(Records excerpted from a collection)
—————
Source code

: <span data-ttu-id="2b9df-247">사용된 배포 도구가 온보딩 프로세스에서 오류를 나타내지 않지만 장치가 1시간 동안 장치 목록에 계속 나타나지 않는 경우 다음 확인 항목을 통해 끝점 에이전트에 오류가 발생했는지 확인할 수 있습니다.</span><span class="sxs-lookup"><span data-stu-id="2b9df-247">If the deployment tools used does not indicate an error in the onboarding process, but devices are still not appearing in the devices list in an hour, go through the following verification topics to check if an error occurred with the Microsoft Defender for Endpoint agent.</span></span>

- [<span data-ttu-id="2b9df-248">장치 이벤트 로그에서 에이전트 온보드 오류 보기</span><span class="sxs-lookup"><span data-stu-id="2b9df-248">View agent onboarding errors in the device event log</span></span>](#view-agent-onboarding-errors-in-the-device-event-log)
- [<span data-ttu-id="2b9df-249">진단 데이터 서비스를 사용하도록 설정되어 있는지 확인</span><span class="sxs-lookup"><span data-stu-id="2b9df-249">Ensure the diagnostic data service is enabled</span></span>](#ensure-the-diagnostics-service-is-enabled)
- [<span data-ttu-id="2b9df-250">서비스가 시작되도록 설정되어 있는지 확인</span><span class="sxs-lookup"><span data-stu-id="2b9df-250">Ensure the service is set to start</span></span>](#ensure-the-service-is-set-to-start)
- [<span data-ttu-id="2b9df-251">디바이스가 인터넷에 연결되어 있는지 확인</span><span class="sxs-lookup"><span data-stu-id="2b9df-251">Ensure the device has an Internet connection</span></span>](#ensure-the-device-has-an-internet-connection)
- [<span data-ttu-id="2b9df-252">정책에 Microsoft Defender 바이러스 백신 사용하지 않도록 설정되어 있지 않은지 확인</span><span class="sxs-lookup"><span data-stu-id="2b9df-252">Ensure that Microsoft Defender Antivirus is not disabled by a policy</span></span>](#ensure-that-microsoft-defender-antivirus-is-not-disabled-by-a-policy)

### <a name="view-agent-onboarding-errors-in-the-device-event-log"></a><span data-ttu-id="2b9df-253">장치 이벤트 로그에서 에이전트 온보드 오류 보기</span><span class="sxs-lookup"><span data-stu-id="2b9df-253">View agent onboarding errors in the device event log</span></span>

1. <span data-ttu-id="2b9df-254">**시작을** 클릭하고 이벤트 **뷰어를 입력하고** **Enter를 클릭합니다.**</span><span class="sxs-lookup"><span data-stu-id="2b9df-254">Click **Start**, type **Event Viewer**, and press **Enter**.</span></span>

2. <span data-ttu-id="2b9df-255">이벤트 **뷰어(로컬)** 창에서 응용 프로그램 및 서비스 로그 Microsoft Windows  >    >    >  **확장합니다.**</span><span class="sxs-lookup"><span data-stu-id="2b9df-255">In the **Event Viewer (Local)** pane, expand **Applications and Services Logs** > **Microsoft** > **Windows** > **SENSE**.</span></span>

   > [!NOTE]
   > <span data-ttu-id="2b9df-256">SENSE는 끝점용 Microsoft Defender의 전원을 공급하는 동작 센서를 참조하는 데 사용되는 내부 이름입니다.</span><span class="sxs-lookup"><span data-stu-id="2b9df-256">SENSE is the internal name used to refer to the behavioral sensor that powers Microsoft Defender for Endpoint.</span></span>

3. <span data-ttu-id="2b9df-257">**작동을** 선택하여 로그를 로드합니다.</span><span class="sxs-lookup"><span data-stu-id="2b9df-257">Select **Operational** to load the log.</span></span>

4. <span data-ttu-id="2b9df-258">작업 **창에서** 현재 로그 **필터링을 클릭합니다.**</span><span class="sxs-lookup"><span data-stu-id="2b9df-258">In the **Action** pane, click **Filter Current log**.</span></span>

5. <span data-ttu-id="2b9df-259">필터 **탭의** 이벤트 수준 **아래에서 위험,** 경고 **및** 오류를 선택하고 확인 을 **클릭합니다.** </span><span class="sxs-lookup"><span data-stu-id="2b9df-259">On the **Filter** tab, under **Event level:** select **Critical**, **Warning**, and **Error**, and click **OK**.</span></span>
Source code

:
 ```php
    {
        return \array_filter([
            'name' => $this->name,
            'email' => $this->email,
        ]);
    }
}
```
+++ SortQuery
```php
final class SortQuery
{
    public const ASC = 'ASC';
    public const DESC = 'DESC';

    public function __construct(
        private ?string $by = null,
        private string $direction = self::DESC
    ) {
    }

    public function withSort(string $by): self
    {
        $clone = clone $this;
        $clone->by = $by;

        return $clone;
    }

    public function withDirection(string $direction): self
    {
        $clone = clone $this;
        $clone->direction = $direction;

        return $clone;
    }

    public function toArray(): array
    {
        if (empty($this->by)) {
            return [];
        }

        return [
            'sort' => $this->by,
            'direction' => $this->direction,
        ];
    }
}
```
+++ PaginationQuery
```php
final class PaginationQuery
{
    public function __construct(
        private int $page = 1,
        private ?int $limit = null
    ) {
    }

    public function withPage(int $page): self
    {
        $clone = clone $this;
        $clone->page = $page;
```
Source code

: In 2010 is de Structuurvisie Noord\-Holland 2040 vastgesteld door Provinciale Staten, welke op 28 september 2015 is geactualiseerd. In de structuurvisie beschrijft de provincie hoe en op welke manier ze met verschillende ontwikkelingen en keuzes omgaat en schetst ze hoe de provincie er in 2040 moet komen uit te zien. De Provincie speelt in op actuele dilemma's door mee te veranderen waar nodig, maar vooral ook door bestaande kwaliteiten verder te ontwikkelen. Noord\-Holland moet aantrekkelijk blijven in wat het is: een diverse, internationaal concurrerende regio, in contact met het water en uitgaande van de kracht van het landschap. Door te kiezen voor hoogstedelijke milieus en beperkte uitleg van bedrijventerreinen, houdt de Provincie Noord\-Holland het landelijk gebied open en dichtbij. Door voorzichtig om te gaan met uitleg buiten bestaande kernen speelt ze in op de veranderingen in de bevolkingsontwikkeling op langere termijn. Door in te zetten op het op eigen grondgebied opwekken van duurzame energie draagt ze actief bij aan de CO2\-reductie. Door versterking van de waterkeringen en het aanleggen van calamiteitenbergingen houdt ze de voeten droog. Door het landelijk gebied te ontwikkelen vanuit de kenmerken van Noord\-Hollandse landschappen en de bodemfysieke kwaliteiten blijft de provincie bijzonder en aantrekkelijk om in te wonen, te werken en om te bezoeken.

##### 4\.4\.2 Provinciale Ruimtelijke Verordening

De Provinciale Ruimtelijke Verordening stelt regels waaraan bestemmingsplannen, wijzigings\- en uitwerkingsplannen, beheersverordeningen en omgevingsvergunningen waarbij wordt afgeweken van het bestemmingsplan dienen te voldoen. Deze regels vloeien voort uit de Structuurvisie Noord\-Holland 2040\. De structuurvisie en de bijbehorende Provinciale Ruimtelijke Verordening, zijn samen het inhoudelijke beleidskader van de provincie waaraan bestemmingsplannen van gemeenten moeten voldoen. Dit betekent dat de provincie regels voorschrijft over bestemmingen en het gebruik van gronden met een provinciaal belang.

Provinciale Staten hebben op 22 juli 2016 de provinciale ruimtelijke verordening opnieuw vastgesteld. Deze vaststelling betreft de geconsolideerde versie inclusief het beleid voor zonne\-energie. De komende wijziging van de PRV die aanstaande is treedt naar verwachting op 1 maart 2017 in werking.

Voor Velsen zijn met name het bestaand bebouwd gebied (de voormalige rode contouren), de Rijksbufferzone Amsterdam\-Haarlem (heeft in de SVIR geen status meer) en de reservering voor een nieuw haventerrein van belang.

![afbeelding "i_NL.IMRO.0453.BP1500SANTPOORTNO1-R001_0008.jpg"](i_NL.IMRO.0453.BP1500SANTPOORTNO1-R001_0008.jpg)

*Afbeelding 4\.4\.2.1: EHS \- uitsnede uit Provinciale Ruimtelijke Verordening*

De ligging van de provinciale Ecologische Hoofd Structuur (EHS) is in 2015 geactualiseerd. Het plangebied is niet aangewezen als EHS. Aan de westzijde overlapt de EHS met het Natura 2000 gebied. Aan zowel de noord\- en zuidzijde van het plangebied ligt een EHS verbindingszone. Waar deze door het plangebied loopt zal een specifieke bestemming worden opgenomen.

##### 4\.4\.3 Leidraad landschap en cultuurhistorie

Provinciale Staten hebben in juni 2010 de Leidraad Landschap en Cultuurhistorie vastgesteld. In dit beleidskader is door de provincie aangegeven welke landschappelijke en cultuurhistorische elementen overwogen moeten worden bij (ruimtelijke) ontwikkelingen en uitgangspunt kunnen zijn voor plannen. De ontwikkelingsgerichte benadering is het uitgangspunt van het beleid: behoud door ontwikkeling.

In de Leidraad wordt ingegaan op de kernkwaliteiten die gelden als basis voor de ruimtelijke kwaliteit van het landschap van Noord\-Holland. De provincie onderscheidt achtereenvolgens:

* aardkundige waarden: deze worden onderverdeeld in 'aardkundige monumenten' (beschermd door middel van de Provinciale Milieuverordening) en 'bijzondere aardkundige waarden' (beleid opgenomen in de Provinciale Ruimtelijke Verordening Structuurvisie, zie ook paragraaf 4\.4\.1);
—————
_Problem statement_:
Determine the number of lines in the preceding data that contain the word "DESC". Reply with that number only.

_Your solution_:
2